S’attaquer à Belgacom et au salaire de ses dirigeants c’était symbolique?

Non, cela va au-delà. Il est question de montrer l’exemple. Nous parlons d’une entreprise dans laquelle l’État belge conserve des parts majoritaires, dont certaines pratiques méritent plus de transparence, d’éthique. Je n’attaque pas, mais nous nous trouvons parfois au bord de l’indécence.

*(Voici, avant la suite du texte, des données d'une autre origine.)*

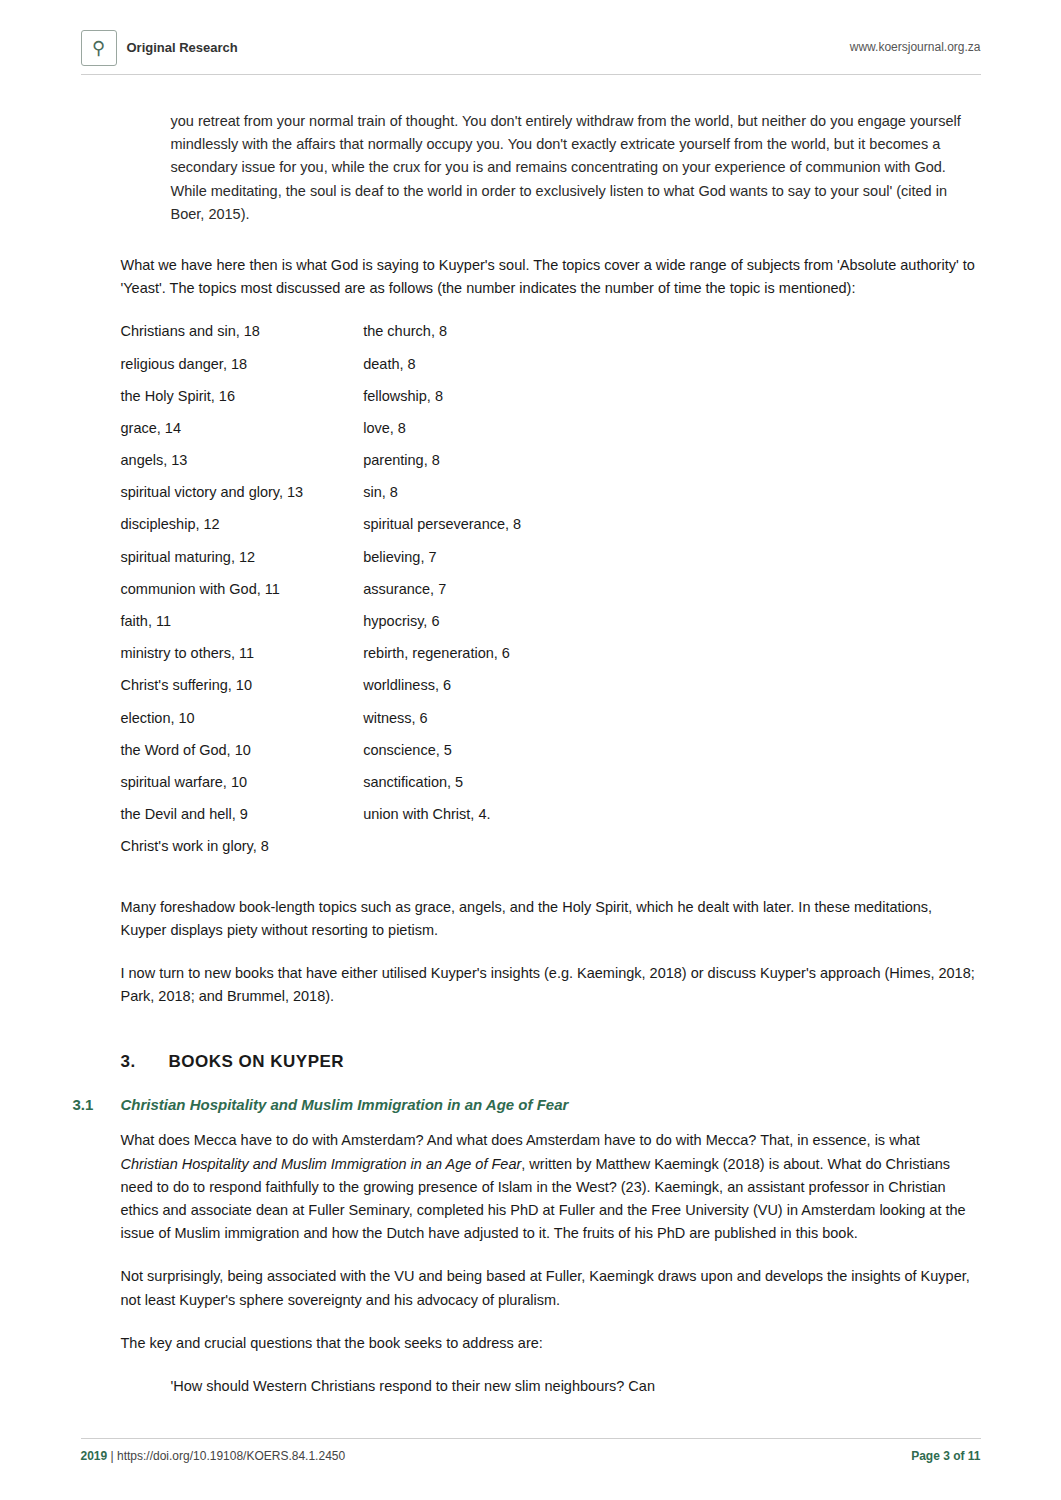⚲
Original Research
www.koersjournal.org.za
you retreat from your normal train of thought. You don't entirely withdraw from the world, but neither do you engage yourself mindlessly with the affairs that normally occupy you. You don't exactly extricate yourself from the world, but it becomes a secondary issue for you, while the crux for you is and remains concentrating on your experience of communion with God. While meditating, the soul is deaf to the world in order to exclusively listen to what God wants to say to your soul' (cited in Boer, 2015).
What we have here then is what God is saying to Kuyper's soul. The topics cover a wide range of subjects from 'Absolute authority' to 'Yeast'. The topics most discussed are as follows (the number indicates the number of time the topic is mentioned):
Christians and sin, 18
religious danger, 18
the Holy Spirit, 16
grace, 14
angels, 13
spiritual victory and glory, 13
discipleship, 12
spiritual maturing, 12
communion with God, 11
faith, 11
ministry to others, 11
Christ's suffering, 10
election, 10
the Word of God, 10
spiritual warfare, 10
the Devil and hell, 9
Christ's work in glory, 8
the church, 8
death, 8
fellowship, 8
love, 8
parenting, 8
sin, 8
spiritual perseverance, 8
believing, 7
assurance, 7
hypocrisy, 6
rebirth, regeneration, 6
worldliness, 6
witness, 6
conscience, 5
sanctification, 5
union with Christ, 4.
Many foreshadow book-length topics such as grace, angels, and the Holy Spirit, which he dealt with later. In these meditations, Kuyper displays piety without resorting to pietism.
I now turn to new books that have either utilised Kuyper's insights (e.g. Kaemingk, 2018) or discuss Kuyper's approach (Himes, 2018; Park, 2018; and Brummel, 2018).
3. BOOKS ON KUYPER
3.1 Christian Hospitality and Muslim Immigration in an Age of Fear
What does Mecca have to do with Amsterdam? And what does Amsterdam have to do with Mecca? That, in essence, is what Christian Hospitality and Muslim Immigration in an Age of Fear, written by Matthew Kaemingk (2018) is about. What do Christians need to do to respond faithfully to the growing presence of Islam in the West? (23). Kaemingk, an assistant professor in Christian ethics and associate dean at Fuller Seminary, completed his PhD at Fuller and the Free University (VU) in Amsterdam looking at the issue of Muslim immigration and how the Dutch have adjusted to it. The fruits of his PhD are published in this book.
Not surprisingly, being associated with the VU and being based at Fuller, Kaemingk draws upon and develops the insights of Kuyper, not least Kuyper's sphere sovereignty and his advocacy of pluralism.
The key and crucial questions that the book seeks to address are:
'How should Western Christians respond to their new slim neighbours? Can
2019 | https://doi.org/10.19108/KOERS.84.1.2450
Page 3 of 11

Qu’est-ce qui vous choque?

Nous sommes en temps de crise. Tout le monde se serre la ceinture: le peuple, l’État… Est-ce normal qu’un administrateur chez Belgacom touche 5.000 euros pour chaque réunion à laquelle il assiste? Qui peut prétendre à cela en Belgique? C’est contre cette politique un peu incompréhensible, et je tempère mes mots, que je m’oppose en tant qu’actionnaire.

Didier Bellens mérite-t-il, lui, un salaire de 2,4 millions d’euros annuels pour diriger Belgacom?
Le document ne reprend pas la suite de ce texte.